In my exploration of minimal instruction set (MISC) cpus, it is often a worthwhile exercise to define the instruction set and then simulate the behaviour of the cpu in software.
This can be done relatively straightforwardly using even a humble Arduino to mimic the operation of the cpu. A couple of evenings programming and you have a simple simulator – that can readily be changed to suit new architectures or new instruction sets. Whist the original Arduino is resource limited – the same code will run on the MEGA or DUE bards – offering a whole lot of extra RAM – and in the case of the DUE – speed.
The Arduino Uno or Duemillenove has 2Kbytes of RAM – and this is just about enough to write short programs – particularly if the instructions are multiple bytes long.
To create a CPU simulator, we first have to create an array in memory that will hold the program in the form of the machine instructions for the proposed processor. If the cpu needs a 16-bit instruction width, then for practical purpose this array should only be about 512 words long, which will immediately consume 50% of the available RAM.
We also have to define the principal registers – including Program Counter (PC), Instruction Register (I), Accumulator, and possibly the address of any memory location that is updated by the instruction.
Now we come to the instruction set and architecture (ISA) – and the instruction decoder. First we need to choose how many instructions, and what operands they will act upon.
For a MISC machine we should really be looking at about 32 or fewer instructions – mostly based on what the chosen ALU can do.
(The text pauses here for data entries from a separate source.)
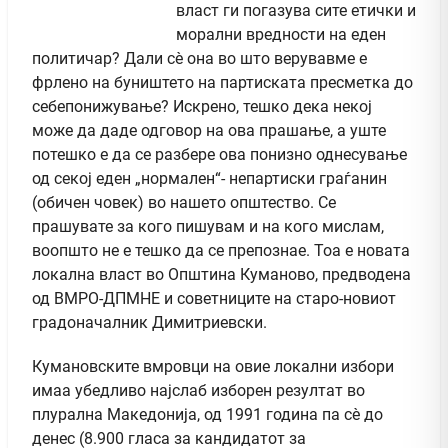
власт ги погазува сите етички и
морални вредности на еден
политичар? Дали сѐ она во што верувавме е
фрлено на буништето на партиската пресметка до
себепонижување? Искрено, тешко дека некој
може да даде одговор на ова прашање, а уште
потешко е да се разбере ова понизно однесување
од секој еден „нормален“- непартиски граѓанин
(обичен човек) во нашето општество. Се
прашувате за кого пишувам и на кого мислам,
воопшто не е тешко да се препознае. Тоа е новата
локална власт во Општина Куманово, предводена
од ВМРО-ДПМНЕ и советниците на старо-новиот
градоначалник Димитриевски.
Кумановските вмровци на овие локални избори
имаа убедливо најслаб изборен резултат во
плурална Македонија, од 1991 година па сѐ до
денес (8.900 гласа за кандидатот за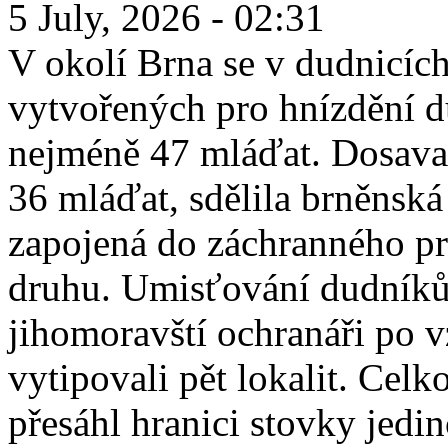
5 July, 2026 - 02:31
V okolí Brna se v dudnicích
vytvořených pro hnízdění d
nejméně 47 mláďat. Dosava
36 mláďat, sdělila brněnská
zapojená do záchranného p
druhu. Umisťování dudníků
jihomoravští ochranáři po 
vytipovali pět lokalit. Cel
přesáhl hranici stovky jedin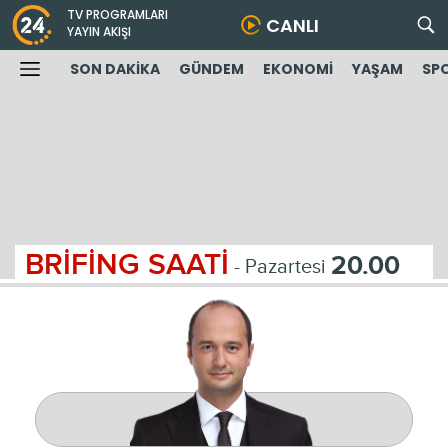
TV PROGRAMLARI
CANLI
YAYIN AKIŞI
SON DAKİKA
GÜNDEM
EKONOMİ
YAŞAM
SP
BRİFİNG SAATİ
20.00
- Pazartesi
We will also require program branching, loops and other conditional program flow control instructions.
In the case of th J1 Forth CPU – there are just 5 classes of instructions
A true load-store architecture will be able to operate on any location in the available program RAM. A register based architecture will have a group of registers that are operated on preferentially – either implemented in block RAM on an FPGA or possibly in off chip RAM – occupying the low addresses of the zero page – which minimises the addressing overhead. Finally – with a stack based architecture, there will be the top of stack, the next of stack, and some elements in the return stack that have preferential access.
In the case of EDSAC, which is a traditional load-store architecture – all of it’s 1024 words of RAM storage are treated identically by the ALU. However, there is no reason why for improving the programming model – that the firs few words in memory could not be given register names – and used preferentially for moving data about.
The Instruction Decoder can just be based on a switch-case statement. For a machine with just 32 instructions – this can be as little as a few lines of C-code, that calculate the new state of the Accumulator, Program Counter and Memory – based on whatever instruction has been executed.